Я уже давно не живу на улице Зои Космодемьянской в Пенджикенте. Двадцать семь лет не просыпаюсь от крика петуха и блеянья черной соседской козы, не наблюдаю в окно за сбившейся под фонарем страшной ночной собачьей стаей. Все реже и реже вспоминаю зелено-синий в предрассветной мгле Зеравшанский хребет и темную нитку реки под ним. Горы уже к одиннадцати дня истаивают в жаркой жирной дымке и остаются только тени – очертания, намек. Они проступят, мрачные и фиолетовые перед закатом, когда спадет дневная жара. Тогда мама придет домой со смены и достанет из хауса – неглубокого пруда в саду – наш арбуз. Мы сядем ужинать, и я буду вгрызаться в холодную сахарную мякоть, а потом считать черные семечки на тарелке и хлопать себя от восторга по набитому пузу липкой от арбузного сока рукой. Все это, и еще многое другое, я вспоминаю редко, но то и дело, кода засыпаю, передо мною проходят чередой лица стариков и мужчин в чайхане, повернутые в сторону испарившихся гор, углубленные во что-то, что мне, девочке, ни понять, ни почувствовать было не дано – лица стоящих в канале рыбин, тяжелых, серебряных толстолобиков: скулы сведены, губы чуть-чуть шевелятся, словно лениво повторяют молитву, а маленькие глаза, не мигая, глядят сквозь тебя – страшные и холодные, как уснувшая вода.

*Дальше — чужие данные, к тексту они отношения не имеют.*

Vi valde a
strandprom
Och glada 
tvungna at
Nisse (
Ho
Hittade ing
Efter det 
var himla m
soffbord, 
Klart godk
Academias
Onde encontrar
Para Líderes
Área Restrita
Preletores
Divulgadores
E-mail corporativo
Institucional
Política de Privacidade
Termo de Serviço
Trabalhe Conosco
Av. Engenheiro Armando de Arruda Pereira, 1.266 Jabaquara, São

Наверное, это потому, что я теперь часто гляжу в лицо старушки Лисичанской, с которой живу сейчас и за которой ухаживаю уже два с половиной года. У нее работает одна рука – левая, почти отсутствует речь, и узнает она только меня, но назвать по имени – Вера – не может. Она научилась повторять за мной. И то, слава богу.
Утром я вхожу в комнату, смотрю на обращенное ко мне сухое лицо. Если глаза блестят, говорю: «Доброе утро!» Рот открывается, по лицу пробегает тень – она морщит лоб, словно спешит задержать долетевшее до нее слово. Тоненьким детским голоском повторяет: «Утро». Два слова выговорить ей сложно, но иногда она посылает вдогон повтор, получается: «Утро. Утро». Это значит, и правда, выдалось доброе утро. Мы приступаем к процедурам. Она у меня совсем невесомая, как девочка, справляться с ней легко.

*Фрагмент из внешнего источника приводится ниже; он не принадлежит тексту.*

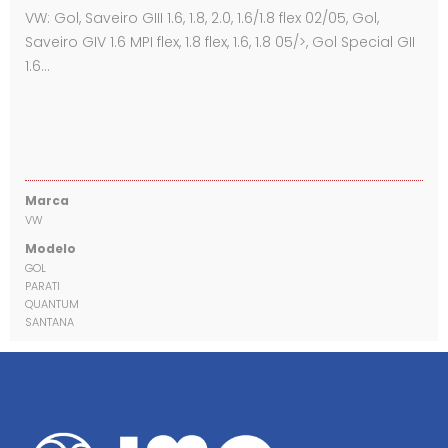
VW: Gol, Saveiro GIII 1.6, 1.8, 2.0, 1.6/1.8 flex 02/05, Gol,
Saveiro GIV 1.6 MPI flex, 1.8 flex, 1.6, 1.8 05/>, Gol Special GII
1.6…
Marca
VW
Modelo
GOL
PARATI
QUANTUM
SANTANA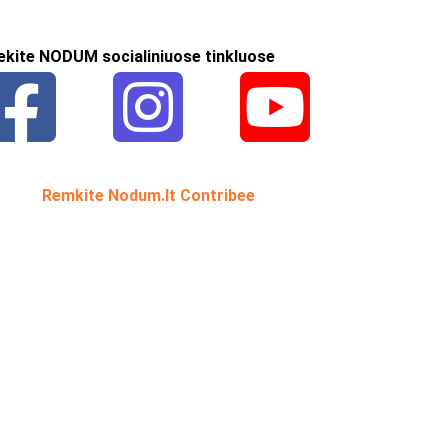
ekite NODUM socialiniuose tinkluose
Remkite Nodum.lt Contribee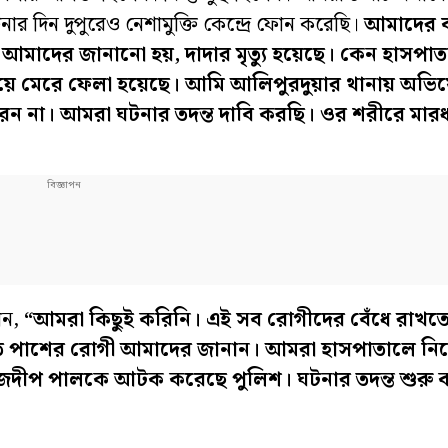
টনার দিন দুপুরেও নেশামুক্তি কেন্দ্রে ফোন করেছি।
আমাদের ব
আমাদের জানানো হয়, দাদার মৃত্যু হয়েছে। কেন হাসপাত
িয়ে মেরে ফেলা হয়েছে। আমি আলিপুরদুয়ার থানায় অভি
রেন না। আমরা ঘটনার তদন্ত দাবি করছি। ওর শরীরে মারধর
লেন,
“আমরা কিছুই করিনি। এই সব রোগীদের বেঁধে রাখতে
তে পাশের রোগী আমাদের জানান। আমরা হাসপাতালে নিয়ে
দীপ পালকে আটক করেছে পুলিশ। ঘটনার তদন্ত শুরু ক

Если же взгляд остановившийся, как замороженный, и глаза мутные и пустые – здороваться бесполезно. Я сразу подхожу к кровати и начинаю менять ей памперс, мыть тело губкой, мазать пролежни облепиховым маслом, массировать спину, ноги, чтобы в них вернулись кровь и тепло.
Если глаза закрыты и рука лежит поверх одеяла, как плеть, это очень плохо – мы опять умираем. Давление у нее бывает и девяносто на шестьдесят, и двести двадцать на сто сорок, сосуды головы изношены до предела. Понятно, что ни о какой кормежке речь идти не может, в такие дни я пою ее, как младенца, из соски. Она рефлекторно шамкает губами, я и рада, что хоть сок выпила, а пробовала давать так кашу – смыкает губы, и ни в какую, что двери в метро – до следующей остановки не откроются.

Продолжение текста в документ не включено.